Selaras dengan hal itu, pendidikan politik bagi pemilih gen Z tidak pernah alpa dilakukan oleh organisasi masyarakat sipil, Bawaslu, KPU, dan lembaga terkait. Bahkan, dengan metode yang sangat mudah dicerna oleh kalangan anak muda kekinian, antara lain, cara Trio Netizen mengkritik MK lewat video reels yang tersebar di seluruh platform media sosial, Zillenial Fest oleh Jaringan Pendidikan Pemilih untuk Rakyat (JPPR), Festival Pemilu oleh Bijak Memilih, dan masih banyak lagi.
Inisiasi-inisiasi program pendidikan politik tersebut memang didesain untuk menyasar anak muda khususnya gen Z. Namun, hal-hal itu tidak cukup signifikan memengaruhi rasionalitas pemilih gen Z.

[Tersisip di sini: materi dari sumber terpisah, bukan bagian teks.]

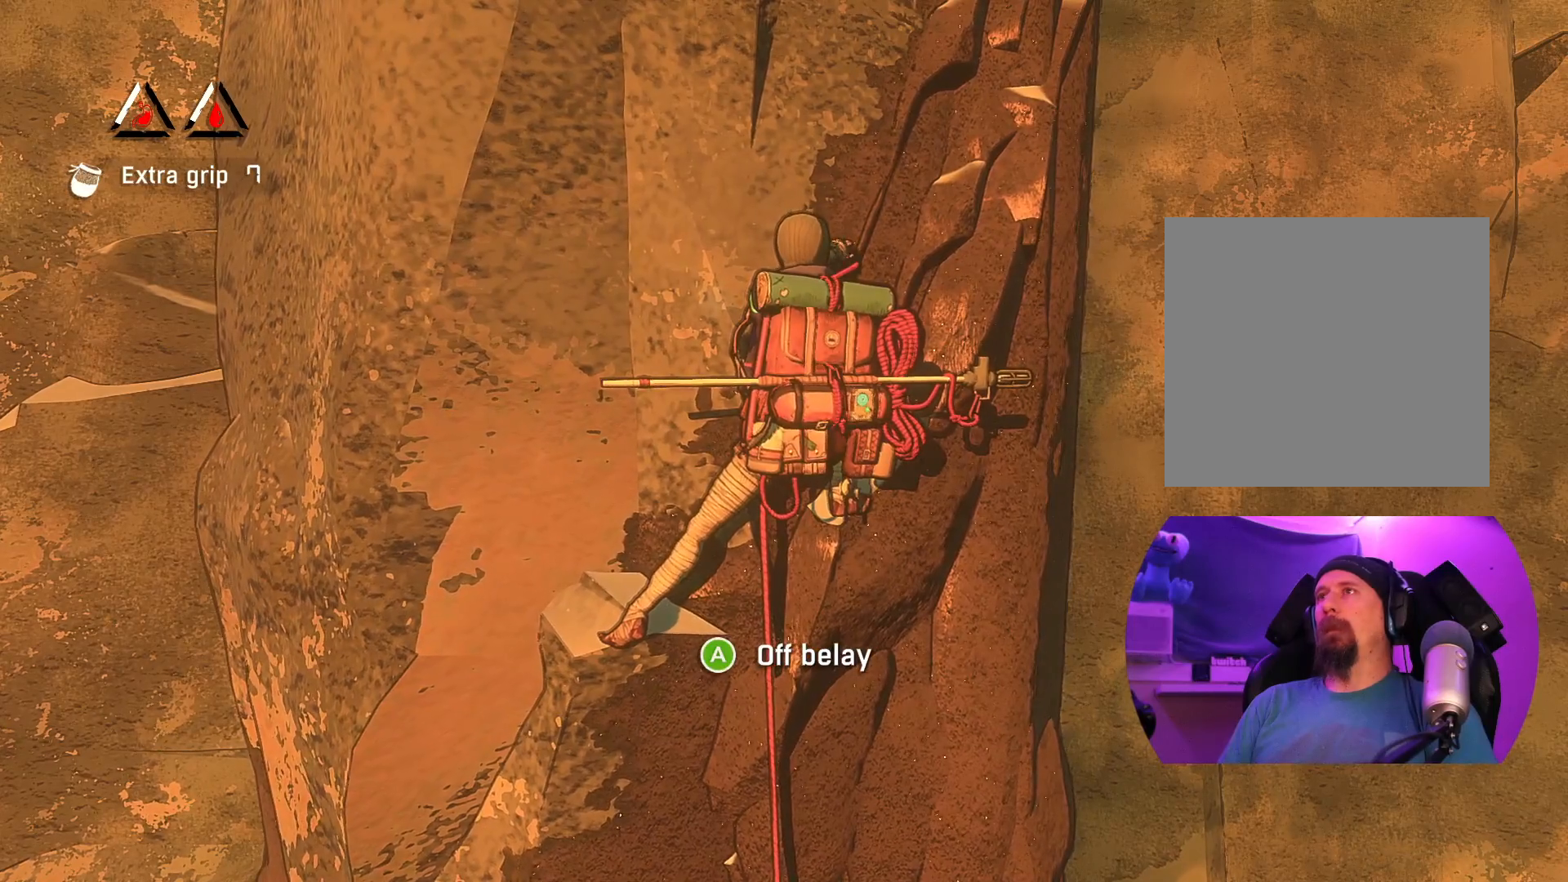
{"buttons": ["R1"], "left_stick": "center", "right_stick": "center", "events": [[283, "R1", "down"], [367, "left_stick", "center"]]}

Baca juga: Menyelami Pola Pikir Gen Z dalam Memilih
Selanjutnya, pelaksanaan Konferensi Nasional Akademi Pemilu dan Demokrasi bertajuk ”Indonesia Memilih” turut memaparkan segala potensi kecurangan dan bagaimana cara berpartisipasi melakukan pemantauan hari pungut hitung pemilu untuk memitigasi terjadinya kecurangan pemilu. Hingga pada rilis sebuah film dokumenter Dirty Vote yang mendapat 20 juta penonton dalam satu minggu.
Sebelumnya, ada pula pengawalan serius seperti unjuk rasa di depan MK yang dilakukan anak muda Jaringan Pendidikan Pemilih untuk Rakyat (JPPR) dan Komite Independen Pemantau Pemilu (KIPP) pada 23 Oktober 2023. Dan, sudah tentu banyak pula diskusi di kampus-kampus dan diskusi oleh kelompok masyarakat sipil tentang pendidikan politik dan diskursus di berbagai tempat terkait pelanggaran etik di MK yang ikut mewarnai proses tahapan pemilu. Namun, sepertinya upaya-upaya tersebut kurang cukup mempan mengubah sikap politik pemilih muda atau gen Z.

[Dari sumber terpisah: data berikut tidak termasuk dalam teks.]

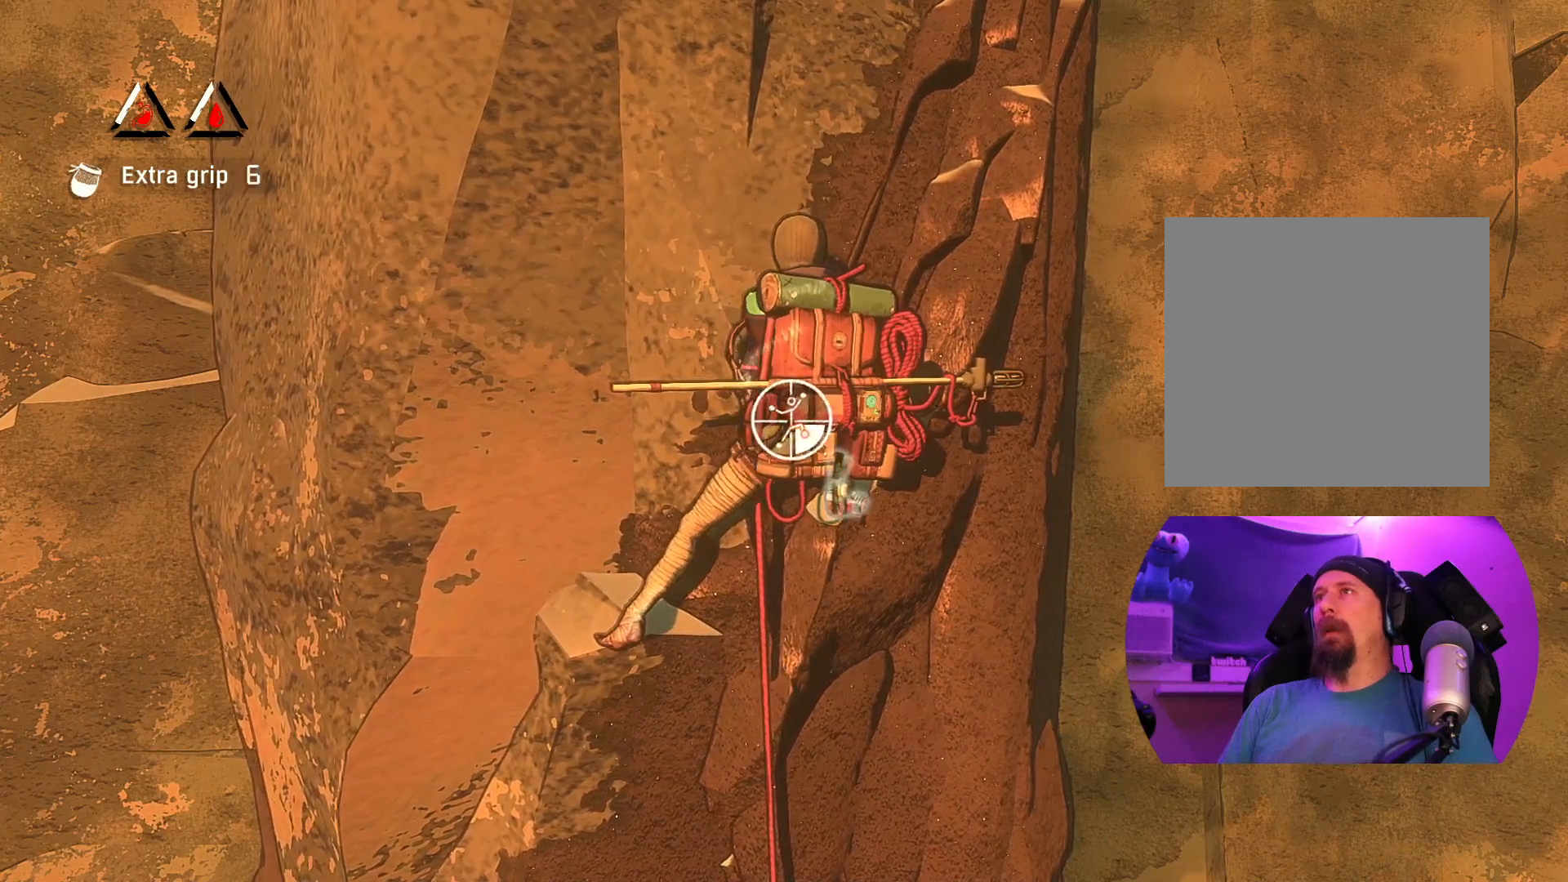
{"buttons": ["R1"], "left_stick": "center", "right_stick": "up-left", "events": [[300, "right_stick", "left"], [450, "right_stick", "up-left"]]}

Dari hasil pelaksanaan Pemilu 2024, kita bisa menganggap bahwa gen Z kurang terpapar dengan pendidikan politik sehingga menyebabkan lemahnya critical thinking mereka. Hal itu disebabkan gen Z merupakan generasi yang tidak mengenal sejarah politik bangsanya, minimal mengenal bagaimana perjuangan aktivis 1998 menentang rezim otoriter Orde Baru.
Generasi ini hidup dalam alam pikir mereka sesuai dengan konteks peradaban hari ini sehingga cenderung tidak menggunakan referensi historis sebagai alasan mereka mempertimbangkan sikap untuk memilih calon presiden dan wakil presiden karena hal itu dianggap tidak relevan lagi.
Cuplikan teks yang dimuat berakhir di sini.